We were desperate. The known - and the still unknown - rocked my day from sun-up to sun-down. There was no escape. I was tired to the point of exhaustion. Fainting. And sick. So very sick. And quite discouraged. My parents had been up from Georgia to help with hospitalizations. I'd missed out on so much with the kids. I wasn't able to work, so the business was failing. And everything....everything.... was falling on Chris. I had not another single ounce of "can-do" left in my mind or body. I wanted to be done with this illness. The chronicity of it almost made it like an obsession because there was no escape. Though I begged for one. And any escape would do, really.
I cried. A lot. In my private moments, I cried the ugly cries, you know, those with tears and nose-runs and fighting just to stutter-breathe through it. I prayed. Oh, how I prayed. Earnestly... you know, the desperate kind of prayers that seem to take your final breaths just to get the words out. Yeah, that stuff.

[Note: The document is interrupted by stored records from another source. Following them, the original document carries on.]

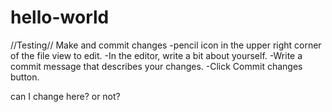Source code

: # hello-world

//Testing//
Make and commit changes
-pencil icon in the upper right corner of the file view to edit.
-In the editor, write a bit about yourself.
-Write a commit message that describes your changes.
-Click Commit changes button.

can I change here?
or not?
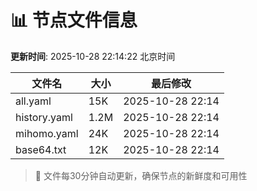 # 📊 节点文件信息

**更新时间**: 2025-10-28 22:14:22 北京时间

| 文件名 | 大小 | 最后修改 |
|--------|------|----------|
| all.yaml | 15K | 2025-10-28 22:14 |
| history.yaml | 1.2M | 2025-10-28 22:14 |
| mihomo.yaml | 24K | 2025-10-28 22:14 |
| base64.txt | 12K | 2025-10-28 22:14 |

> 🔄 文件每30分钟自动更新，确保节点的新鲜度和可用性
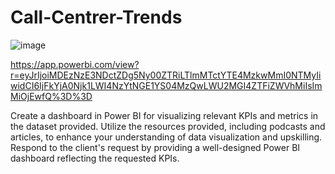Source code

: # Call-Centrer-Trends

![image](https://github.com/user-attachments/assets/d2b36960-8c8a-45e2-ad5c-7501ac8cc2fa)

https://app.powerbi.com/view?r=eyJrIjoiMDEzNzE3NDctZDg5Ny00ZTRiLTlmMTctYTE4MzkwMmI0NTMyIiwidCI6IjFkYjA0Njk1LWI4NzYtNGE1YS04MzQwLWU2MGI4ZTFiZWVhMiIsImMiOjEwfQ%3D%3D

Create a dashboard in Power BI for visualizing relevant KPIs and metrics in the dataset provided.
Utilize the resources provided, including podcasts and articles, to enhance your understanding of data visualization and upskilling.
Respond to the client's request by providing a well-designed Power BI dashboard reflecting the requested KPIs.



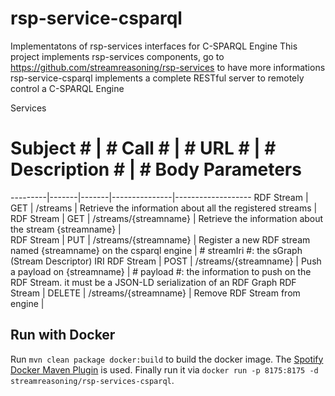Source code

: rsp-service-csparql
===========

Implementatons of rsp-services interfaces for C-SPARQL Engine
This project implements rsp-services components, go to https://github.com/streamreasoning/rsp-services to have more informations
rsp-service-csparql implements a complete RESTful server to remotely control a C-SPARQL Engine

Services

# Subject # | # Call #  |  # URL #  |  # Description #  |  # Body Parameters #
---------|-------|-------|---------------|-------------------
RDF Stream  | GET  | /streams |  Retrieve the information about all the registered streams  |  
RDF Stream  | GET  | /streams/{streamname} |  Retrieve the information about the stream {streamname}  |  
RDF Stream  | PUT  | /streams/{streamname} |  Register a new RDF stream named {streamname} on the csparql engine  |  # streamIri #: the sGraph (Stream Descriptor) IRI
RDF Stream  | POST  | /streams/{streamname} |  Push a payload on {streamname}  |  # payload #: the information to push on the RDF Stream. it must be a JSON-LD serialization of an RDF Graph
RDF Stream  | DELETE | /streams/{streamname} |  Remove RDF Stream from engine  | 


## Run with Docker

Run `mvn clean package docker:build` to build the docker image. 
The [Spotify Docker Maven Plugin](https://github.com/spotify/docker-maven-plugin) is used.
Finally run it via `docker run -p 8175:8175 -d streamreasoning/rsp-services-csparql`.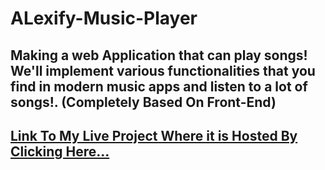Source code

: # ALexify-Music-Player

## Making a web Application that can play songs! We'll implement various functionalities that you find in modern music apps and listen to a lot of songs!. (Completely Based On Front-End)

## **[Link To My Live Project Where it is Hosted By Clicking Here...](https://mukeshdubey1420.github.io/ALexify-Music-Player/)**
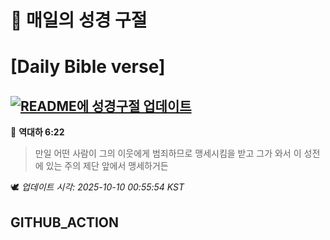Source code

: # 🙏 매일의 성경 구절
# [Daily Bible verse]
## [![README에 성경구절 업데이트](https://github.com/DONGSUKA/first_test/actions/workflows/update-readme-bible.yml/badge.svg)](https://github.com/DONGSUKA/first_test/actions/workflows/update-readme-bible.yml)
<!-- START_BIBLE_VERSE -->
📖 **역대하 6:22**
> 만일 어떤 사람이 그의 이웃에게 범죄하므로 맹세시킴을 받고 그가 와서 이 성전에 있는 주의 제단 앞에서 맹세하거든

🕊️ _업데이트 시각: 2025-10-10 00:55:54 KST_
  <!-- END_BIBLE_VERSE -->
## GITHUB_ACTION
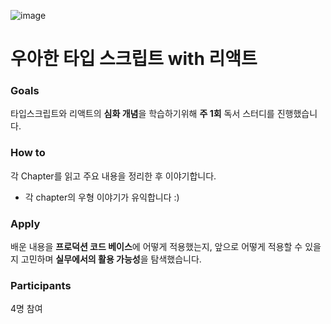 ![image](https://github.com/user-attachments/assets/5177beab-9e77-4f9e-bade-2e810a01d9fe)


# 우아한 타입 스크립트 with 리액트

### Goals <a href="#goals" id="goals"></a>

타입스크립트와 리액트의 **심화 개념**을 학습하기위해 **주 1회** 독서 스터디를 진행했습니다.

### How to <a href="#how-to" id="how-to"></a>

각 Chapter를 읽고 주요 내용을 정리한 후 이야기합니다.

* 각 chapter의 우형 이야기가 유익합니다 :)

### Apply <a href="#apply" id="apply"></a>

배운 내용을 **프로덕션 코드 베이스**에 어떻게 적용했는지, 앞으로 어떻게 적용할 수 있을지 고민하며 **실무에서의 활용 가능성**을 탐색했습니다.



### **Participants**

4명 참여
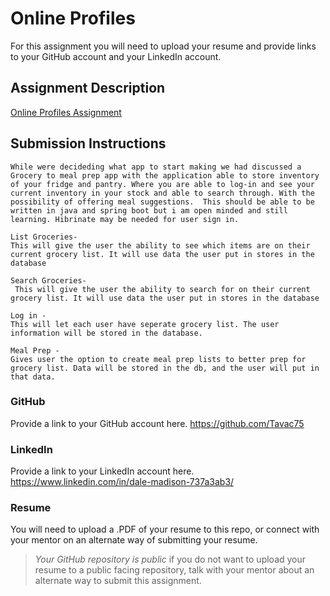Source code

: # Online Profiles
For this assignment you will need to upload your resume and provide links to your GitHub account and your LinkedIn account.

## Assignment Description
[Online Profiles Assignment](https://education.launchcode.org/liftoff/modules/assignments/online-profiles)

## Submission Instructions
    While were decideding what app to start making we had discussed a Grocery to meal prep app with the application able to store inventory of your fridge and pantry. Where you are able to log-in and see your current inventory in your stock and able to search through. With the possibility of offering meal suggestions.  This should be able to be written in java and spring boot but i am open minded and still learning. Hibrinate may be needed for user sign in. 

    List Groceries-
    This will give the user the ability to see which items are on their current grocery list. It will use data the user put in stores in the database

    Search Groceries- 
     This will give the user the ability to search for on their current grocery list. It will use data the user put in stores in the database   

    Log in -
    This will let each user have seperate grocery list. The user information will be stored in the database.

    Meal Prep -
    Gives user the option to create meal prep lists to better prep for grocery list. Data will be stored in the db, and the user will put in that data. 

### GitHub

Provide a link to your GitHub account here.
    https://github.com/Tavac75

### LinkedIn

Provide a link to your LinkedIn account here.
    https://www.linkedin.com/in/dale-madison-737a3ab3/

### Resume


You will need to upload a .PDF of your resume to this repo, or connect with your mentor on an alternate way of submitting your resume.

> *Your GitHub repository is public* if you do not want to upload your resume to a public facing repository, talk with your mentor about an alternate way to submit this assignment.
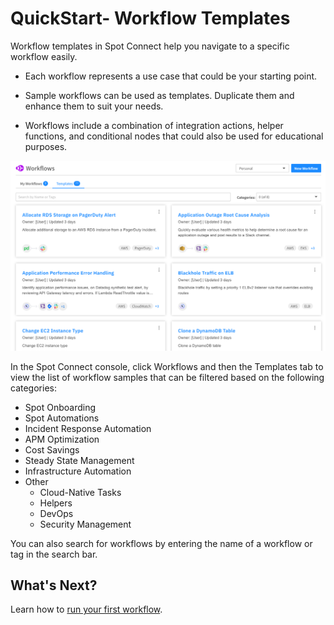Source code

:# QuickStart- Workflow Templates

Workflow templates in Spot Connect help you navigate to a specific workflow easily.

* Each workflow represents a use case that could be your starting point.

* Sample workflows can be used as templates. Duplicate them and enhance them to suit your needs.

* Workflows include a combination of integration actions, helper functions, and conditional nodes that could also be used for educational purposes.

<img src="/spot-connect/_media/workflow-templates.png" />

In the Spot Connect console, click Workflows and then the Templates tab to view the list of workflow samples that can be filtered based on the following categories:

* Spot Onboarding
* Spot Automations
* Incident Response Automation
* APM Optimization
* Cost Savings
* Steady State Management
* Infrastructure Automation
* Other
  - Cloud-Native Tasks
  - Helpers
  - DevOps
  - Security Management

You can also search for workflows by entering the name of a workflow or tag in the search bar.

## What's Next?

Learn how to [run your first workflow](spot-connect/get-to-know/run-first-workflow).
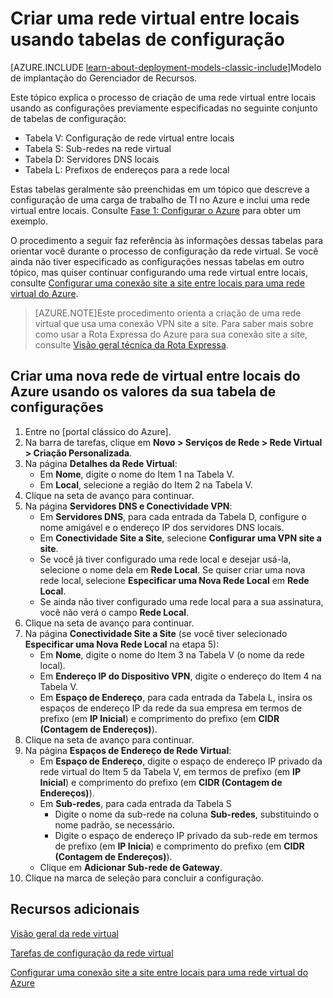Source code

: <properties
	pageTitle="Rede virtual usando tabelas de configuração | Microsoft Azure"
	description="Saiba como configurar uma rede virtual do Azure entre locais com configurações de uma tabela de configuração com configurações predeterminadas."
	documentationCenter=""
	services="virtual-machines"
	authors="JoeDavies-MSFT"
	manager="timlt"
	editor=""
	tags="azure-service-management"/>

<tags
	ms.service="virtual-machines"
	ms.workload="infrastructure-services"
	ms.tgt_pltfrm="Windows"
	ms.devlang="na"
	ms.topic="article"
	ms.date="10/20/2015"
	ms.author="josephd"/>

# Criar uma rede virtual entre locais usando tabelas de configuração

[AZURE.INCLUDE [learn-about-deployment-models-classic-include](../../includes/learn-about-deployment-models-classic-include.md)]Modelo de implantação do Gerenciador de Recursos.

Este tópico explica o processo de criação de uma rede virtual entre locais usando as configurações previamente especificadas no seguinte conjunto de tabelas de configuração:

- Tabela V: Configuração de rede virtual entre locais
- Tabela S: Sub-redes na rede virtual
- Tabela D: Servidores DNS locais
- Tabela L: Prefixos de endereços para a rede local

Estas tabelas geralmente são preenchidas em um tópico que descreve a configuração de uma carga de trabalho de TI no Azure e inclui uma rede virtual entre locais. Consulte [Fase 1: Configurar o Azure](virtual-machines-workload-intranet-sharepoint-phase1.md) para obter um exemplo.

O procedimento a seguir faz referência às informações dessas tabelas para orientar você durante o processo de configuração da rede virtual. Se você ainda não tiver especificado as configurações nessas tabelas em outro tópico, mas quiser continuar configurando uma rede virtual entre locais, consulte [Configurar uma conexão site a site entre locais para uma rede virtual do Azure](../vpn-gateway/vpn-gateway-site-to-site-create.md).

> [AZURE.NOTE]Este procedimento orienta a criação de uma rede virtual que usa uma conexão VPN site a site. Para saber mais sobre como usar a Rota Expressa do Azure para sua conexão site a site, consulte [Visão geral técnica da Rota Expressa](../expressroute/expressroute-introduction.md).

## Criar uma nova rede de virtual entre locais do Azure usando os valores da sua tabela de configurações

1. Entre no [portal clássico do Azure].
2. Na barra de tarefas, clique em **Novo > Serviços de Rede > Rede Virtual > Criação Personalizada**.
3. Na página **Detalhes da Rede Virtual**:
	- Em **Nome**, digite o nome do Item 1 na Tabela V.
	- Em **Local**, selecione a região do Item 2 na Tabela V.
4. Clique na seta de avanço para continuar.
5. Na página **Servidores DNS e Conectividade VPN**:
	- Em **Servidores DNS**, para cada entrada da Tabela D, configure o nome amigável e o endereço IP dos servidores DNS locais.
	- Em **Conectividade Site a Site**, selecione **Configurar uma VPN site a site**.
	- Se você já tiver configurado uma rede local e desejar usá-la, selecione o nome dela em **Rede Local**. Se quiser criar uma nova rede local, selecione **Especificar uma Nova Rede Local** em **Rede Local**.
	- Se ainda não tiver configurado uma rede local para a sua assinatura, você não verá o campo **Rede Local**.
6. Clique na seta de avanço para continuar.
7. Na página **Conectividade Site a Site** (se você tiver selecionado **Especificar uma Nova Rede Local** na etapa 5):
	- Em **Nome**, digite o nome do Item 3 na Tabela V (o nome da rede local).
	- Em **Endereço IP do Dispositivo VPN**, digite o endereço do Item 4 na Tabela V.
	- Em **Espaço de Endereço**, para cada entrada da Tabela L, insira os espaços de endereço IP da rede da sua empresa em termos de prefixo (em **IP Inicial**) e comprimento do prefixo (em **CIDR (Contagem de Endereços)**).
8. Clique na seta de avanço para continuar.
9. Na página **Espaços de Endereço de Rede Virtual**:
	- Em **Espaço de Endereço**, digite o espaço de endereço IP privado da rede virtual do Item 5 da Tabela V, em termos de prefixo (em **IP Inicial**) e comprimento do prefixo (em **CIDR (Contagem de Endereços)**).
	- Em **Sub-redes**, para cada entrada da Tabela S
		- Digite o nome da sub-rede na coluna **Sub-redes**, substituindo o nome padrão, se necessário.
		- Digite o espaço de endereço IP privado da sub-rede em termos de prefixo (em **IP Inicia**) e comprimento do prefixo (em **CIDR (Contagem de Endereços)**).
	- Clique em **Adicionar Sub-rede de Gateway**.
10. Clique na marca de seleção para concluir a configuração.

## Recursos adicionais

[Visão geral da rede virtual](../virtual-network/virtual-networks-overview.md)

[Tarefas de configuração da rede virtual](../documentation/services/virtual-machines/)

[Configurar uma conexão site a site entre locais para uma rede virtual do Azure](../vpn-gateway/vpn-gateway-site-to-site-create.md)

<!---HONumber=AcomDC_1203_2015-->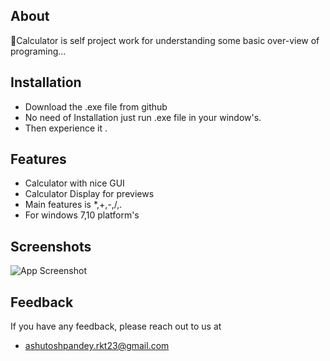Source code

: About
------
🔗Calculator is self project work for understanding some basic over-view of programing...
## Installation

- Download the .exe file from github
- No need of Installation just run  .exe file in your window's.
- Then experience it .
## Features

- Calculator with nice GUI
- Calculator Display for previews
- Main features is *,+,-,/,.
- For windows 7,10 platform's


## Screenshots

![App Screenshot](https://mega.nz/file/FkUXnYQb#d1B1kozJkSpzhofIrWALakOnV15R7qoqwJukNQ-GzgA)


## Feedback

If you have any feedback, please reach out to us at 
- ashutoshpandey.rkt23@gmail.com

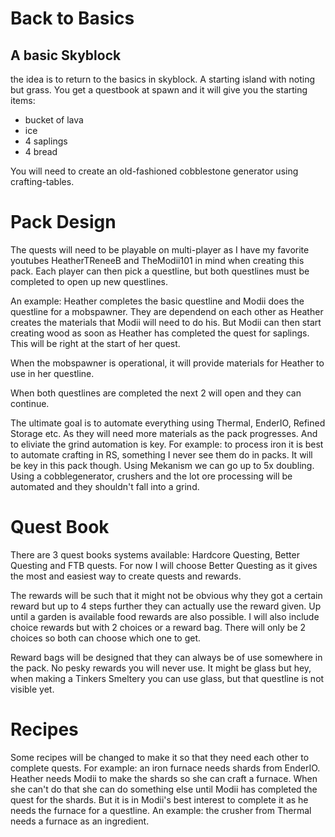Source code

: # Back to Basics

## A basic Skyblock

the idea is to return to the basics in skyblock. A starting island with noting but grass. You get a questbook at spawn and it will give you the starting items:
- bucket of lava
- ice
- 4 saplings
- 4 bread

You will need to create an old-fashioned cobblestone generator using crafting-tables.

# Pack Design

The quests will need to be playable on multi-player as I have my favorite youtubes HeatherTReneeB and TheModii101 in mind when creating this pack. Each player can then pick a questline, but both questlines must be completed to open up new questlines.

An example: Heather completes the basic questline and Modii does the questline for a mobspawner. They are dependend on each other as Heather creates the materials that Modii will need to do his. But Modii can then start creating wood as soon as Heather has completed the quest for saplings. This will be right at the start of her quest.

When the mobspawner is operational, it will provide materials for Heather to use in her questline.

When both questlines are completed the next 2 will open and they can continue.

The ultimate goal is to automate everything using Thermal, EnderIO, Refined Storage etc. As they will need more materials as the pack progresses. And to eliviate the grind automation is key. For example: to process iron it is best to automate crafting in RS, something I never see them do in packs. It will be key in this pack though. Using Mekanism we can go up to 5x doubling. Using a cobblegenerator, crushers and the lot ore processing will be automated and they shouldn't fall into a grind.

# Quest Book

There are 3 quest books systems available: Hardcore Questing, Better Questing and FTB quests. For now I will choose Better Questing as it gives the most and easiest way to create quests and rewards.

The rewards will be such that it might not be obvious why they got a certain reward but up to 4 steps further they can actually use the reward given. Up until a garden is available food rewards are also possible. I will also include choice rewards but with 2 choices or a reward bag. There will only be 2 choices so both can choose which one to get.

Reward bags will be designed that they can always be of use somewhere in the pack. No pesky rewards you will never use. It might be glass but hey, when making a Tinkers Smeltery you can use glass, but that questline is not visible yet.

# Recipes

Some recipes will be changed to make it so that they need each other to complete quests. For example: an iron furnace needs shards from EnderIO. Heather needs Modii to make the shards so she can craft a furnace. When she can't do that she can do something else until Modii has completed the quest for the shards. But it is in Modii's best interest to complete it as he needs the furnace for a questline. An example: the crusher from Thermal needs a furnace as an ingredient.
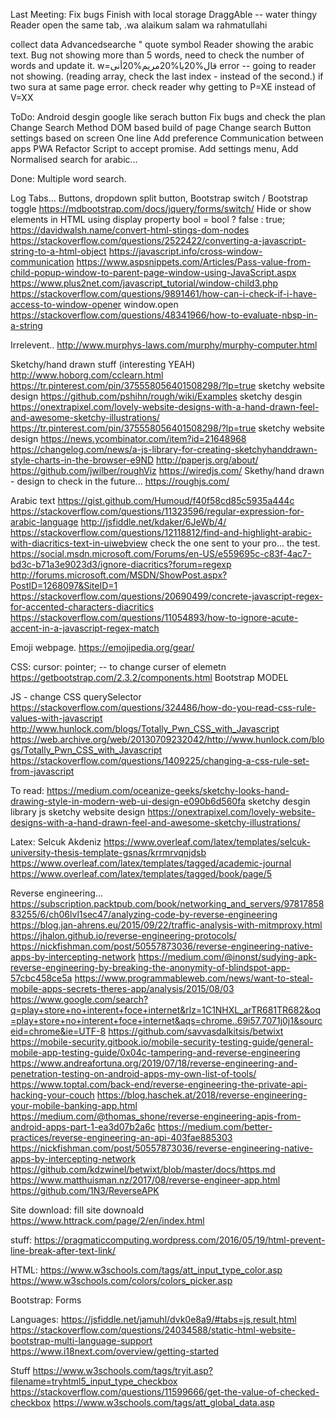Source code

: Last Meeting:
Fix bugs
Finish with local storage 
DraggAble -- water thingy
Reader open the same tab, .wa alaikum salam wa rahmatullahi


collect data
Advancedsearche " quote symbol
Reader showing the arabic text.
Bug not showing more than 5 words, need to check the number of words and update it.
w=قال%20يا%20مريم%20أنى error -- going to reader not showing.  (reading array, check the last index - instead of the second.)
if two sura at same page error.
check reader why getting to P=XE instead of V=XX



ToDo: 
Android desgin google like serach button 
Fix bugs and check the plan 
Change Search Method 
DOM based build of page
Change search Button settings based on screen
One line 
Add preference 
Communication between apps 
PWA 
Refactor Script to accept promise.
Add settings menu, 
Add Normalised search for arabic... 

Done: 
Multiple word search.

Log Tabs...
Buttons, dropdown split button, 
Bootstrap switch / Bootstrap toggle
https://mdbootstrap.com/docs/jquery/forms/switch/
Hide or show elements in HTML using display property
bool = bool ? false : true;
https://davidwalsh.name/convert-html-stings-dom-nodes
https://stackoverflow.com/questions/2522422/converting-a-javascript-string-to-a-html-object
https://javascript.info/cross-window-communication
https://www.aspsnippets.com/Articles/Pass-value-from-child-popup-window-to-parent-page-window-using-JavaScript.aspx
https://www.plus2net.com/javascript_tutorial/window-child3.php
https://stackoverflow.com/questions/9891461/how-can-i-check-if-i-have-access-to-window-opener
window.open
https://stackoverflow.com/questions/48341966/how-to-evaluate-nbsp-in-a-string

Irrelevent.. 
http://www.murphys-laws.com/murphy/murphy-computer.html

Sketchy/hand drawn stuff (interesting YEAH)
http://www.hoborg.com/cclearn.html
https://tr.pinterest.com/pin/375558056401508298/?lp=true
sketchy website design
https://github.com/pshihn/rough/wiki/Examples
sketchy desgin
https://onextrapixel.com/lovely-website-designs-with-a-hand-drawn-feel-and-awesome-sketchy-illustrations/
https://tr.pinterest.com/pin/375558056401508298/?lp=true
sketchy website design
https://news.ycombinator.com/item?id=21648968
https://changelog.com/news/a-js-library-for-creating-sketchyhanddrawn-style-charts-in-the-browser-e9ND
http://paperjs.org/about/
https://github.com/jwilber/roughViz
https://wiredjs.com/
Skethy/hand drawn - design to check in the future... 
https://roughjs.com/

Arabic text 
https://gist.github.com/Humoud/f40f58cd85c5935a444c
https://stackoverflow.com/questions/11323596/regular-expression-for-arabic-language
http://jsfiddle.net/kdaker/6JeWb/4/
https://stackoverflow.com/questions/12118812/find-and-highlight-arabic-with-diacritics-text-in-uiwebview
check the one sent to your pro... the test.
https://social.msdn.microsoft.com/Forums/en-US/e559695c-c83f-4ac7-bd3c-b71a3e9023d3/ignore-diacritics?forum=regexp
http://forums.microsoft.com/MSDN/ShowPost.aspx?PostID=1268097&SiteID=1
https://stackoverflow.com/questions/20690499/concrete-javascript-regex-for-accented-characters-diacritics
https://stackoverflow.com/questions/11054893/how-to-ignore-acute-accent-in-a-javascript-regex-match

Emoji webpage.
https://emojipedia.org/gear/

CSS: 
    cursor: pointer; -- to change curser of elemetn 
    https://getbootstrap.com/2.3.2/components.html
    Bootstrap MODEL 

JS - change CSS 
querySelector
https://stackoverflow.com/questions/324486/how-do-you-read-css-rule-values-with-javascript
http://www.hunlock.com/blogs/Totally_Pwn_CSS_with_Javascript
https://web.archive.org/web/20130709232042/http://www.hunlock.com/blogs/Totally_Pwn_CSS_with_Javascript
https://stackoverflow.com/questions/1409225/changing-a-css-rule-set-from-javascript



To read: 
https://medium.com/oceanize-geeks/sketchy-looks-hand-drawing-style-in-modern-web-ui-design-e090b6d560fa
sketchy desgin library js
sketchy website design
https://onextrapixel.com/lovely-website-designs-with-a-hand-drawn-feel-and-awesome-sketchy-illustrations/


Latex: 
Selcuk
Akdeniz
https://www.overleaf.com/latex/templates/selcuk-university-thesis-template-gsnas/krrmrvqnjdsb
https://www.overleaf.com/latex/templates/tagged/academic-journal
https://www.overleaf.com/latex/templates/tagged/book/page/5

Reverse engineering... 
https://subscription.packtpub.com/book/networking_and_servers/9781785883255/6/ch06lvl1sec47/analyzing-code-by-reverse-engineering
https://blog.jan-ahrens.eu/2015/09/22/traffic-analysis-with-mitmproxy.html
https://jhalon.github.io/reverse-engineering-protocols/
https://nickfishman.com/post/50557873036/reverse-engineering-native-apps-by-intercepting-network
https://medium.com/@inonst/sudying-apk-reverse-engineering-by-breaking-the-anonymity-of-blindspot-app-57cbc458ce5a
https://www.programmableweb.com/news/want-to-steal-mobile-apps-secrets-theres-app/analysis/2015/08/03
https://www.google.com/search?q=play+store+no+interent+foce+internet&rlz=1C1NHXL_arTR681TR682&oq=play+store+no+interent+foce+internet&aqs=chrome..69i57.7071j0j1&sourceid=chrome&ie=UTF-8
https://github.com/savvasdalkitsis/betwixt
https://mobile-security.gitbook.io/mobile-security-testing-guide/general-mobile-app-testing-guide/0x04c-tampering-and-reverse-engineering
https://www.andreafortuna.org/2019/07/18/reverse-engineering-and-penetration-testing-on-android-apps-my-own-list-of-tools/
https://www.toptal.com/back-end/reverse-engineering-the-private-api-hacking-your-couch
https://blog.haschek.at/2018/reverse-engineering-your-mobile-banking-app.html
https://medium.com/@thomas_shone/reverse-engineering-apis-from-android-apps-part-1-ea3d07b2a6c
https://medium.com/better-practices/reverse-engineering-an-api-403fae885303
https://nickfishman.com/post/50557873036/reverse-engineering-native-apps-by-intercepting-network
https://github.com/kdzwinel/betwixt/blob/master/docs/https.md
https://www.matthuisman.nz/2017/08/reverse-engineer-app.html
https://github.com/1N3/ReverseAPK

Site download:
fill site downoald
https://www.httrack.com/page/2/en/index.html


stuff:
https://pragmaticcomputing.wordpress.com/2016/05/19/html-prevent-line-break-after-text-link/

HTML:
https://www.w3schools.com/tags/att_input_type_color.asp
https://www.w3schools.com/colors/colors_picker.asp

Bootstrap:
Forms

Languages:
https://jsfiddle.net/jamuhl/dvk0e8a9/#tabs=js,result,html
https://stackoverflow.com/questions/24034588/static-html-website-bootstrap-multi-language-support
https://www.i18next.com/overview/getting-started

Stuff
https://www.w3schools.com/tags/tryit.asp?filename=tryhtml5_input_type_checkbox
https://stackoverflow.com/questions/11599666/get-the-value-of-checked-checkbox
https://www.w3schools.com/tags/att_global_data.asp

Finally, the breakthrough came.
It was as clear to me as a blue sky on a cloudless day. It had been a sleepness night, the lack of sleep which I'd come to expect most every night. And God spoke. Suddenly my questions came together in somewhat of an understanding of the life I'd been living. What if the journey I was traveling really didn't have anything to do with my status quo? What if God was doing a new work in me, for His glory? And here's the a-ha moment .... What if my desires changed from "less of this" to "more of You?" What if my pursuit of Jesus became as chronic as rheumatoid was in my body??? What if worship consumed my every thought instead me always thinking of the situation I was in?
What if my worship wasn't dependent upon my situation at all?
God hit a re-set button in my very soul, and in an instant, these new thoughts became urgent for me. My heart became heavy to help others who suffered just like me by sharing my health story and teaching all about the administrative side of being sick. No one ever talks about that part. The years of healthcare teaching and leadership training could perhaps encourage and empower others to push through their "chronic." Many people have asked me to help them correct things in their medical records, and I've got more stories than I could ever share of the urgent need for patients everywhere to know what's in their chart.
I sat on the idea for almost a year before mentioning it to anyone. Research ensued for months.... books, blogs, stories of suffering, disease journeys - you name it, trying to determine whether or not I should share my story in this way. In any way, really. Who would be the least bit interested? Who am I kidding to think I could help anyone? Would the Lord really take something so awful and turn it in to something useful and amazing, for His glory? I mean, I knew He could transform anything, but would He, really? In me?
In the end, God's word says we will overcome "...by the word of our testimony." If there's a story to tell, then open my mouth and tell it, for Heaven's sake! For crying out loud, open up and SPEAK. After all, I don't usually have a problem with that!
And so, with a new purpose and passion, and after two years of <...insert procrastination words here...>, I welcome you to elisacomer.com. It's an effort filled not with perfection, but with passion, promise and purpose that I pray will leave you more encouraged, more uplifted, more informed, and more determined than before you arrived.
This is why I have done it. Welcome to the family, my friend.